> EXERCISE A
According to the court order below, at what total amount are the costs to be repaid to the European Chemicals Agency set?

38      The amount of the expenses, namely EUR 1 088.37, is justified by the submission of a breakdown of mission expenses, which includes transport expenses between Helsinki and Luxembourg, a night in a hotel and a daily allowance corresponding to 2 days on mission. The amount of those expenses, which, incidentally, is not contested by the applicants, must be accepted.

39      It follows from all of the foregoing that EUR 18 228.37 constitutes a fair assessment of ECHA’s recoverable costs.

 Costs of the present proceedings

40      It should be noted, first, that ECHA’s request for the costs incurred by it in the present proceedings to be included in the recoverable costs is contingent on a hearing being held. However, a hearing is not provided for by Article 170 of the Rules of Procedure. In the absence of such a hearing, it must be found that ECHA is not requesting that costs relating to the present proceedings be taken into account in the taxation of costs relating to the dispute in the main proceedings.

41      Second, as the costs incurred by ECHA in the present proceedings are not to be repaid by the applicants, it is not necessary to adjudicate on the latter’s request, in the alternative, for ECHA to be ordered to pay the costs of the proceedings.

On those grounds,

THE GENERAL COURT (Seventh Chamber)

hereby orders:

The total amount of the costs to be repaid by European Dynamics Luxembourg SA, European Dynamics Belgium SA and Evropaïki Dynamiki — Proigmena Systimata Tilepikoinonion Pliroforikis kai Tilematikis AE to the European Chemicals Agency (ECHA) is set at EUR 18 228.37.

Luxembourg, 6 June 2019.

E. Coulon

 

V. Tomljenović

Registrar

 

President


*      Language of the case: English.

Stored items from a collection
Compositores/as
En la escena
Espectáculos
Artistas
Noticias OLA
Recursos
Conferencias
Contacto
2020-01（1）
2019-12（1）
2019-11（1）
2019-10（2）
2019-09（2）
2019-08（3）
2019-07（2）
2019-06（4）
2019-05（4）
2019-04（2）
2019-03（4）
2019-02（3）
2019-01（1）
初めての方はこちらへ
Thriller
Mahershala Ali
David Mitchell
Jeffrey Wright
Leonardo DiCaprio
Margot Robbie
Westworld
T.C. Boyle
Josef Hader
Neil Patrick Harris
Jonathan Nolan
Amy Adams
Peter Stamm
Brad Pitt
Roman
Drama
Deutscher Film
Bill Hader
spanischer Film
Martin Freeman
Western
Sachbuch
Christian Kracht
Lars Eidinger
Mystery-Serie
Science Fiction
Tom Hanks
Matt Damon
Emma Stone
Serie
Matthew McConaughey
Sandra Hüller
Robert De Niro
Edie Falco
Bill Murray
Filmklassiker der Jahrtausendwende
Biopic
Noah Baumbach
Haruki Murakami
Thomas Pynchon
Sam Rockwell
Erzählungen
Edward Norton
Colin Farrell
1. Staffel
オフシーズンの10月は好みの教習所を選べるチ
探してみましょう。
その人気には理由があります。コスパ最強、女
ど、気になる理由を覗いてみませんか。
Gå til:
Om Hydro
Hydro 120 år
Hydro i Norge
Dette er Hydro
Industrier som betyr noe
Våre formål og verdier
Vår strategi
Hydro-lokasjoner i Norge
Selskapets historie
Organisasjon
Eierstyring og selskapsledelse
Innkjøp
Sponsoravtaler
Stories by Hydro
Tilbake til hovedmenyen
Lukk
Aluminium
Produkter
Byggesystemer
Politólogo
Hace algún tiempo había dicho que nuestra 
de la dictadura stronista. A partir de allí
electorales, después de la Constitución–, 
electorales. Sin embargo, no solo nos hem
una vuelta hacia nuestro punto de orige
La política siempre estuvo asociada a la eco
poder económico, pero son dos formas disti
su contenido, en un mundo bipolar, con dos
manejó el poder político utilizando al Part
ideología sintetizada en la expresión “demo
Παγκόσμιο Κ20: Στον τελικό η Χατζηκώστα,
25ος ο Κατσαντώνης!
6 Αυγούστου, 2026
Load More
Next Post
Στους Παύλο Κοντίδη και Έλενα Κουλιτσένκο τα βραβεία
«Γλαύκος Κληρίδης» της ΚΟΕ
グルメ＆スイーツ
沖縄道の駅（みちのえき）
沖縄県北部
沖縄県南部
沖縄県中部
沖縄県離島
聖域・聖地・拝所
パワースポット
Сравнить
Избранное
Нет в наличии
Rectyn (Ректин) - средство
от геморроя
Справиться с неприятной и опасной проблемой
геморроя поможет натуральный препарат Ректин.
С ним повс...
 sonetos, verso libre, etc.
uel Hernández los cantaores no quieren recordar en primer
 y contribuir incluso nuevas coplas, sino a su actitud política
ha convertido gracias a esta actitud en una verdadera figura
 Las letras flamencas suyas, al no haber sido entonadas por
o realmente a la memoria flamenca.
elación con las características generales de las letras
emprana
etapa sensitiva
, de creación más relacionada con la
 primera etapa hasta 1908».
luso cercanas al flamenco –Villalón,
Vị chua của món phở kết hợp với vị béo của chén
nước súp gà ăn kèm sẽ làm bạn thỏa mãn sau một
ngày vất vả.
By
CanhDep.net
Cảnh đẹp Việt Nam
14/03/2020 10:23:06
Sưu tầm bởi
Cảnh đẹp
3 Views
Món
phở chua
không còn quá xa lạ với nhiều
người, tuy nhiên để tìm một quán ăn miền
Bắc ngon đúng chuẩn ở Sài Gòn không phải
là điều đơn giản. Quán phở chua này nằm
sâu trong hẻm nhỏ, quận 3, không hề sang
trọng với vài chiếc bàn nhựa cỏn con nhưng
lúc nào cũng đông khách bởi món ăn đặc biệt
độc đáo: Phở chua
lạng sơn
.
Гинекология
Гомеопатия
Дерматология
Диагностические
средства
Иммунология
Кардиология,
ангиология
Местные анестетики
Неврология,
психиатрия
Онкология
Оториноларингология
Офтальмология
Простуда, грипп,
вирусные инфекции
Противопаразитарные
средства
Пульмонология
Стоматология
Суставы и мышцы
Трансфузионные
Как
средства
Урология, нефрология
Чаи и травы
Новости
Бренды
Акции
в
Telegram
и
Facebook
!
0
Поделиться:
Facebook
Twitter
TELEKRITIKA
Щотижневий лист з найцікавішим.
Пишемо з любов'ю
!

> EXERCISE B
Output the lines of the entries as a numbered list, leaving out blank lines, starting at the first line of the entries and ending at the line containing "sonetos, verso libre, etc.".

> EXERCISE RESULT A
EUR 18 228.37

> EXERCISE RESULT B
1. Compositores/as
2. En la escena
3. Espectáculos
4. Artistas
5. Noticias OLA
6. Recursos
7. Conferencias
8. Contacto
9. 2020-01（1）
10. 2019-12（1）
11. 2019-11（1）
12. 2019-10（2）
13. 2019-09（2）
14. 2019-08（3）
15. 2019-07（2）
16. 2019-06（4）
17. 2019-05（4）
18. 2019-04（2）
19. 2019-03（4）
20. 2019-02（3）
21. 2019-01（1）
22. 初めての方はこちらへ
23. Thriller
24. Mahershala Ali
25. David Mitchell
26. Jeffrey Wright
27. Leonardo DiCaprio
28. Margot Robbie
29. Westworld
30. T.C. Boyle
31. Josef Hader
32. Neil Patrick Harris
33. Jonathan Nolan
34. Amy Adams
35. Peter Stamm
36. Brad Pitt
37. Roman
38. Drama
39. Deutscher Film
40. Bill Hader
41. spanischer Film
42. Martin Freeman
43. Western
44. Sachbuch
45. Christian Kracht
46. Lars Eidinger
47. Mystery-Serie
48. Science Fiction
49. Tom Hanks
50. Matt Damon
51. Emma Stone
52. Serie
53. Matthew McConaughey
54. Sandra Hüller
55. Robert De Niro
56. Edie Falco
57. Bill Murray
58. Filmklassiker der Jahrtausendwende
59. Biopic
60. Noah Baumbach
61. Haruki Murakami
62. Thomas Pynchon
63. Sam Rockwell
64. Erzählungen
65. Edward Norton
66. Colin Farrell
67. 1. Staffel
68. オフシーズンの10月は好みの教習所を選べるチ
69. 探してみましょう。
70. その人気には理由があります。コスパ最強、女
71. ど、気になる理由を覗いてみませんか。
72. Gå til:
73. Om Hydro
74. Hydro 120 år
75. Hydro i Norge
76. Dette er Hydro
77. Industrier som betyr noe
78. Våre formål og verdier
79. Vår strategi
80. Hydro-lokasjoner i Norge
81. Selskapets historie
82. Organisasjon
83. Eierstyring og selskapsledelse
84. Innkjøp
85. Sponsoravtaler
86. Stories by Hydro
87. Tilbake til hovedmenyen
88. Lukk
89. Aluminium
90. Produkter
91. Byggesystemer
92. Politólogo
93. Hace algún tiempo había dicho que nuestra 
94. de la dictadura stronista. A partir de allí
95. electorales, después de la Constitución–, 
96. electorales. Sin embargo, no solo nos hem
97. una vuelta hacia nuestro punto de orige
98. La política siempre estuvo asociada a la eco
99. poder económico, pero son dos formas disti
100. su contenido, en un mundo bipolar, con dos
101. manejó el poder político utilizando al Part
102. ideología sintetizada en la expresión “demo
103. Παγκόσμιο Κ20: Στον τελικό η Χατζηκώστα,
104. 25ος ο Κατσαντώνης!
105. 6 Αυγούστου, 2026
106. Load More
107. Next Post
108. Στους Παύλο Κοντίδη και Έλενα Κουλιτσένκο τα βραβεία
109. «Γλαύκος Κληρίδης» της ΚΟΕ
110. グルメ＆スイーツ
111. 沖縄道の駅（みちのえき）
112. 沖縄県北部
113. 沖縄県南部
114. 沖縄県中部
115. 沖縄県離島
116. 聖域・聖地・拝所
117. パワースポット
118. Сравнить
119. Избранное
120. Нет в наличии
121. Rectyn (Ректин) - средство
122. от геморроя
123. Справиться с неприятной и опасной проблемой
124. геморроя поможет натуральный препарат Ректин.
125. С ним повс...
126.  sonetos, verso libre, etc.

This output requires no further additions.